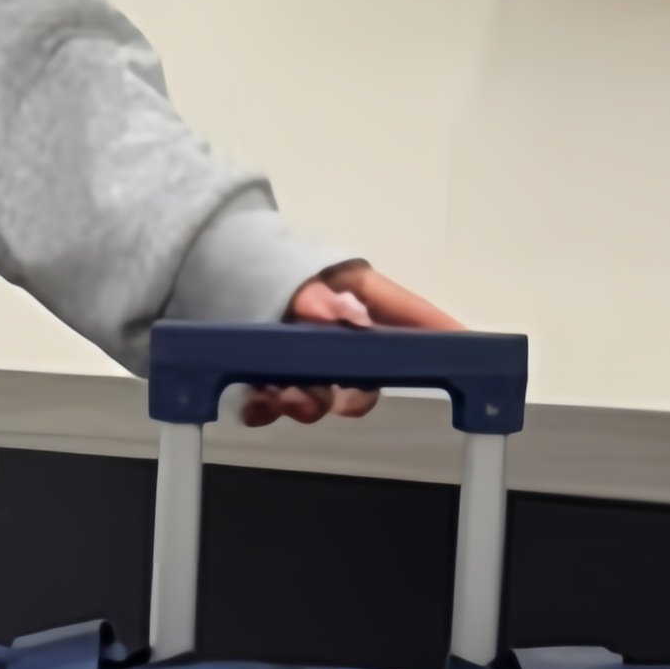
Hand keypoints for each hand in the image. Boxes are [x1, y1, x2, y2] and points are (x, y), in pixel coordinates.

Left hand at [236, 259, 465, 429]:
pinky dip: (264, 410)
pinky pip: (276, 405)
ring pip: (323, 395)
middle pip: (368, 375)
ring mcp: (303, 356)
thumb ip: (308, 294)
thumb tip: (329, 313)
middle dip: (354, 395)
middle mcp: (337, 330)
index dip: (442, 336)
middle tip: (336, 402)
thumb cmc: (255, 258)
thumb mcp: (285, 270)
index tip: (472, 357)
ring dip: (305, 404)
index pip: (410, 315)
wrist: (198, 265)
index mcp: (354, 294)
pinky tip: (252, 405)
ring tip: (277, 397)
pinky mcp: (267, 375)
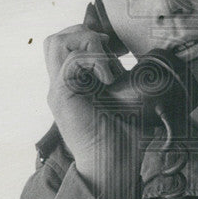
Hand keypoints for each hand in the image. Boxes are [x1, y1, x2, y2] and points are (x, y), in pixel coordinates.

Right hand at [43, 25, 144, 198]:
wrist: (113, 166)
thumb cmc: (121, 136)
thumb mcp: (124, 99)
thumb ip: (121, 78)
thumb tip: (142, 58)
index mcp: (71, 85)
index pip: (63, 44)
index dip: (88, 36)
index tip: (117, 48)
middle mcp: (60, 86)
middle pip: (55, 40)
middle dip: (84, 33)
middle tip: (111, 50)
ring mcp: (58, 90)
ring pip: (57, 43)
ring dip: (88, 44)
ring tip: (109, 63)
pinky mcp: (62, 96)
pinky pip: (72, 61)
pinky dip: (95, 60)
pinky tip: (110, 78)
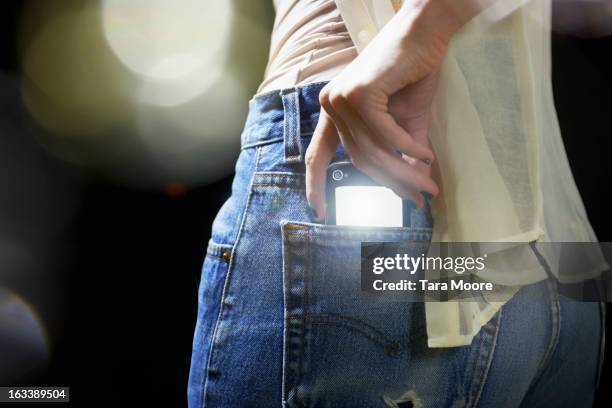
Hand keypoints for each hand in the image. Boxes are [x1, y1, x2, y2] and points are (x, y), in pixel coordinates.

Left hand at [305, 1, 457, 218]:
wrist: (425, 32)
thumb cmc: (412, 73)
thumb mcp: (405, 121)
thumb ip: (401, 152)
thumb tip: (412, 187)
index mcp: (334, 113)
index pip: (317, 154)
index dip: (315, 184)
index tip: (319, 211)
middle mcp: (330, 105)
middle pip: (360, 159)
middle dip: (391, 183)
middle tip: (418, 198)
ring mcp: (340, 98)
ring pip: (373, 150)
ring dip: (403, 171)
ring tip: (427, 186)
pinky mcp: (359, 92)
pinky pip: (384, 133)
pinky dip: (407, 147)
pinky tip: (425, 156)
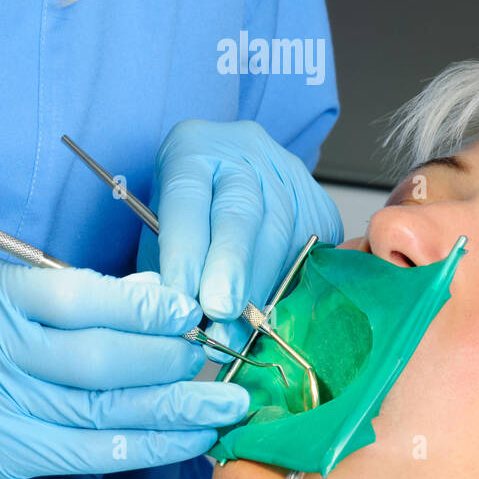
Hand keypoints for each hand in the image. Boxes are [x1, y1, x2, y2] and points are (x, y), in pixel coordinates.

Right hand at [0, 253, 248, 478]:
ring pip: (97, 411)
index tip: (188, 308)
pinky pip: (85, 453)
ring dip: (171, 408)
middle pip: (93, 359)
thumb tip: (158, 301)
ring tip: (225, 403)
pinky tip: (189, 438)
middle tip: (214, 353)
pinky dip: (145, 447)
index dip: (140, 307)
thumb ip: (64, 294)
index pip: (74, 296)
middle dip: (165, 358)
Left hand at [138, 119, 342, 351]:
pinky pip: (310, 251)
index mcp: (192, 150)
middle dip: (231, 267)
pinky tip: (270, 311)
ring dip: (259, 289)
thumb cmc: (189, 210)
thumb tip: (177, 317)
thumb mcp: (159, 226)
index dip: (184, 249)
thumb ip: (164, 266)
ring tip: (238, 329)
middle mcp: (244, 154)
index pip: (187, 197)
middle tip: (220, 311)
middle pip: (241, 211)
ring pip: (280, 234)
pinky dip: (288, 288)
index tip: (180, 295)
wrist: (230, 175)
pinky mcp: (319, 204)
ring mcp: (288, 175)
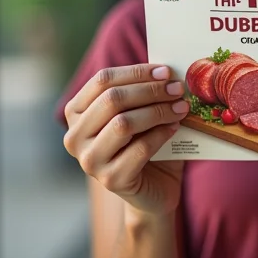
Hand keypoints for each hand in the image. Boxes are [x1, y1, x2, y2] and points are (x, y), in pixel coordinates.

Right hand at [63, 64, 188, 216]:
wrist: (155, 186)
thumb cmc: (147, 140)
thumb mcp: (141, 111)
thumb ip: (144, 91)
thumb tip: (166, 70)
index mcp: (77, 113)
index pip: (102, 80)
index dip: (136, 72)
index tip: (165, 71)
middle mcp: (75, 137)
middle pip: (112, 99)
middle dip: (150, 90)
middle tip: (178, 88)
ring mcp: (90, 161)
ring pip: (123, 124)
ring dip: (158, 111)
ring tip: (181, 107)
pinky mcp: (111, 180)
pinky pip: (139, 149)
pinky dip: (161, 134)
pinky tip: (175, 127)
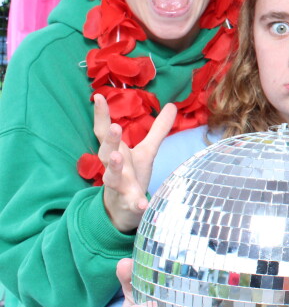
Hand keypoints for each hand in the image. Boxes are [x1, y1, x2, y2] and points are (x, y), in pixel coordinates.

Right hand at [96, 95, 176, 231]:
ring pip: (112, 177)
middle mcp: (113, 167)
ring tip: (117, 158)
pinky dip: (136, 203)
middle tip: (115, 127)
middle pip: (106, 152)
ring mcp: (118, 186)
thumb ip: (157, 130)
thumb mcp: (146, 151)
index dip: (101, 115)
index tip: (98, 96)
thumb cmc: (132, 176)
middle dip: (110, 140)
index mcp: (116, 152)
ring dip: (114, 168)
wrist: (122, 210)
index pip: (105, 132)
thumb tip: (172, 105)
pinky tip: (142, 204)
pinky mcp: (127, 203)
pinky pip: (130, 203)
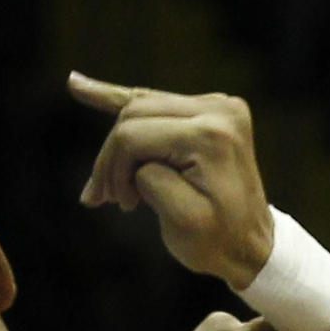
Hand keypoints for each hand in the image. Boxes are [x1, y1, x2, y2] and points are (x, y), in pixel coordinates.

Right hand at [70, 73, 273, 284]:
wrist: (253, 245)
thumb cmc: (218, 241)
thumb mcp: (183, 222)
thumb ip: (153, 183)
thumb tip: (133, 165)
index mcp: (212, 136)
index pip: (134, 135)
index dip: (117, 169)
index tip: (124, 205)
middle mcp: (219, 110)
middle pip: (134, 115)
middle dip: (114, 158)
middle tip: (110, 198)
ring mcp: (217, 105)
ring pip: (140, 109)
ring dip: (118, 145)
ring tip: (106, 186)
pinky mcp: (210, 109)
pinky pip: (153, 99)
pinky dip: (115, 96)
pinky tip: (77, 85)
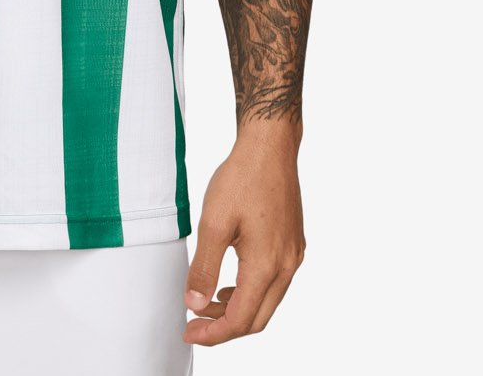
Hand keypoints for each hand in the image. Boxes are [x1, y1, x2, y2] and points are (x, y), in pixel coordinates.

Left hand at [183, 129, 305, 344]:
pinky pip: (274, 283)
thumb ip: (205, 268)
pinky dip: (250, 292)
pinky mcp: (292, 245)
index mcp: (267, 265)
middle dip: (225, 328)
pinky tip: (230, 283)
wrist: (270, 147)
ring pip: (267, 302)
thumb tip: (194, 303)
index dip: (213, 333)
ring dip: (238, 310)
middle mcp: (286, 266)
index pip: (241, 320)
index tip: (189, 332)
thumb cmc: (242, 178)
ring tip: (206, 303)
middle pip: (258, 318)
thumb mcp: (214, 223)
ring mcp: (293, 256)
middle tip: (195, 324)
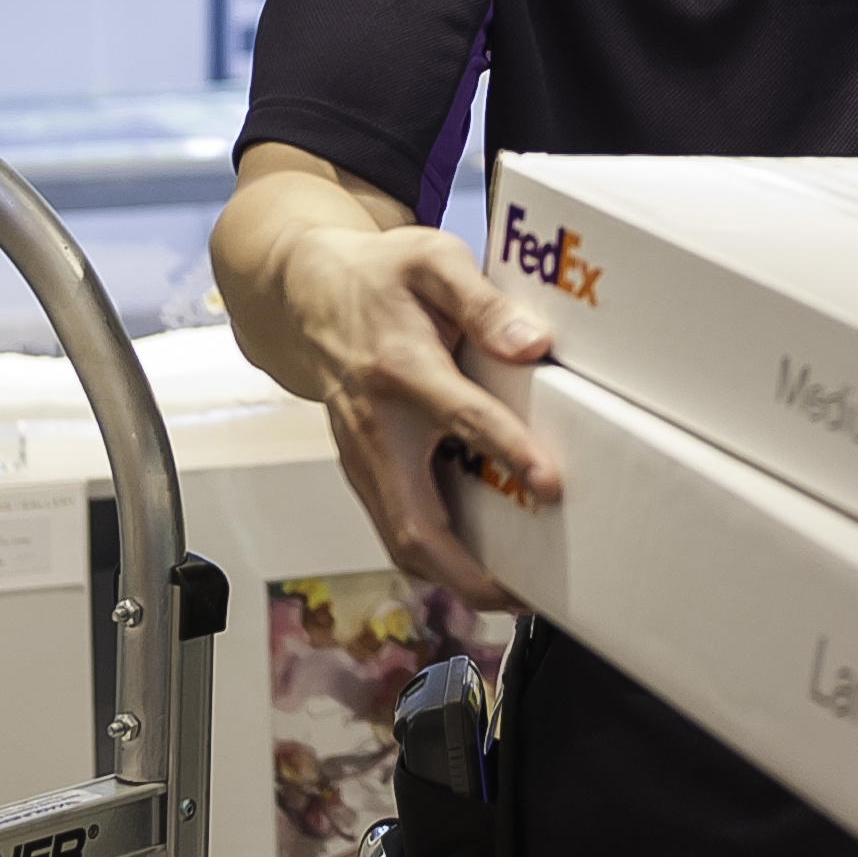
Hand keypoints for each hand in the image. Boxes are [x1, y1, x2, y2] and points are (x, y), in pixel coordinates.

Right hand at [274, 222, 558, 608]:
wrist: (307, 293)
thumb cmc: (380, 276)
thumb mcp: (432, 260)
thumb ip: (482, 301)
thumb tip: (532, 343)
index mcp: (398, 367)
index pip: (459, 416)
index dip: (507, 449)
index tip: (549, 482)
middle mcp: (374, 426)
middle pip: (413, 523)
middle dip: (467, 572)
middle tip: (526, 596)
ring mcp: (362, 457)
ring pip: (400, 539)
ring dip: (452, 578)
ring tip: (513, 596)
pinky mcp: (362, 472)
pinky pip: (395, 527)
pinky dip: (434, 558)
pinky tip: (478, 565)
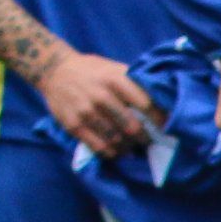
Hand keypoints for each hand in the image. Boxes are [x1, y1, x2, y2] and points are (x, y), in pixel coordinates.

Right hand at [32, 47, 159, 158]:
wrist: (55, 70)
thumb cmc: (93, 71)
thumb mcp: (114, 68)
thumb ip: (135, 83)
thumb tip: (161, 104)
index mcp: (115, 79)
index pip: (145, 104)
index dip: (159, 119)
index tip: (166, 127)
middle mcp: (101, 96)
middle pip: (132, 126)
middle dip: (144, 137)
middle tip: (149, 141)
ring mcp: (86, 111)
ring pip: (116, 139)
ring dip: (129, 147)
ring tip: (133, 147)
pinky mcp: (73, 125)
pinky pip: (98, 146)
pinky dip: (111, 152)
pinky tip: (116, 150)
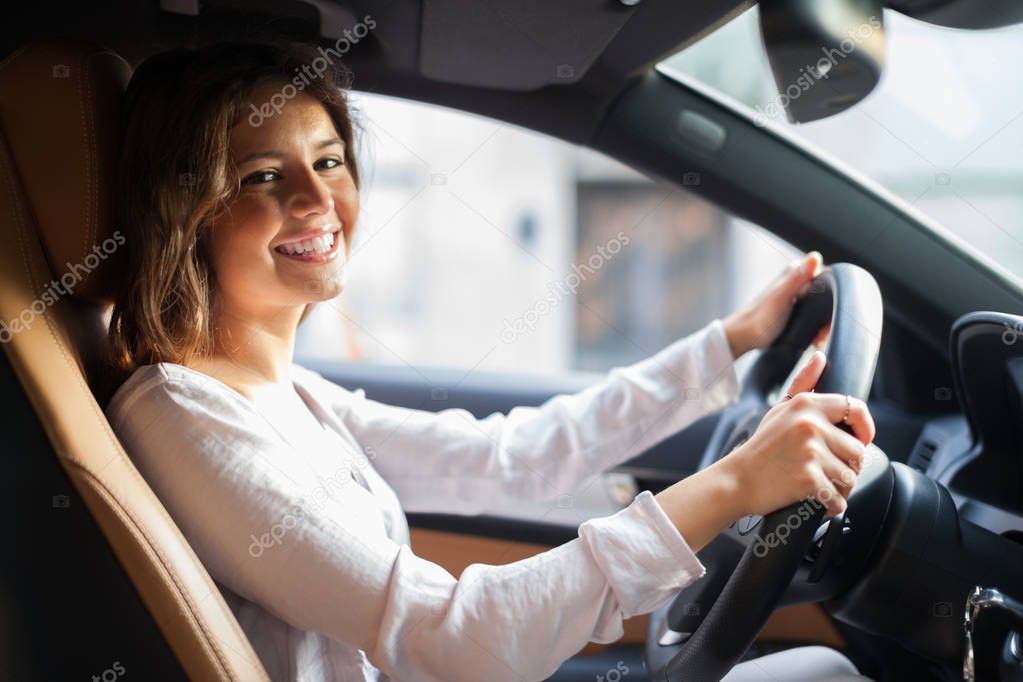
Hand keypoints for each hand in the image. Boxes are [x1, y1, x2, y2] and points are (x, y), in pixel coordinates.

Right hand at [716, 349, 875, 517]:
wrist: (737, 480)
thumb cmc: (761, 447)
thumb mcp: (780, 409)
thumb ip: (803, 383)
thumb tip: (820, 356)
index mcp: (807, 404)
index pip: (857, 409)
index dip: (866, 429)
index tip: (860, 440)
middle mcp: (811, 424)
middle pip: (857, 451)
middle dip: (848, 466)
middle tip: (828, 471)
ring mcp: (811, 452)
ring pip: (850, 476)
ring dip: (841, 487)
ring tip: (822, 485)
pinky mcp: (809, 478)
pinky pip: (838, 497)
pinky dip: (832, 505)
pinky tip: (819, 501)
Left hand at [723, 250, 822, 357]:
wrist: (745, 336)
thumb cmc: (760, 318)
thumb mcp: (782, 298)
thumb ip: (797, 278)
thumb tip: (814, 257)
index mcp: (795, 272)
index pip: (828, 276)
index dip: (834, 295)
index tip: (831, 314)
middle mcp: (797, 281)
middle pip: (827, 293)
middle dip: (829, 313)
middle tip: (823, 332)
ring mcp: (796, 296)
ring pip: (822, 306)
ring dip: (824, 323)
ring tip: (819, 338)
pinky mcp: (795, 309)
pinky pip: (814, 315)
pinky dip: (817, 327)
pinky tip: (815, 339)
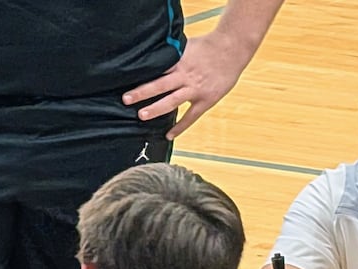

***

● **WHAT THIS TASK INVOLVES**
Find how many lines of the records hold the string "Right", then give that number by itself.

● **ANSWER AREA**
8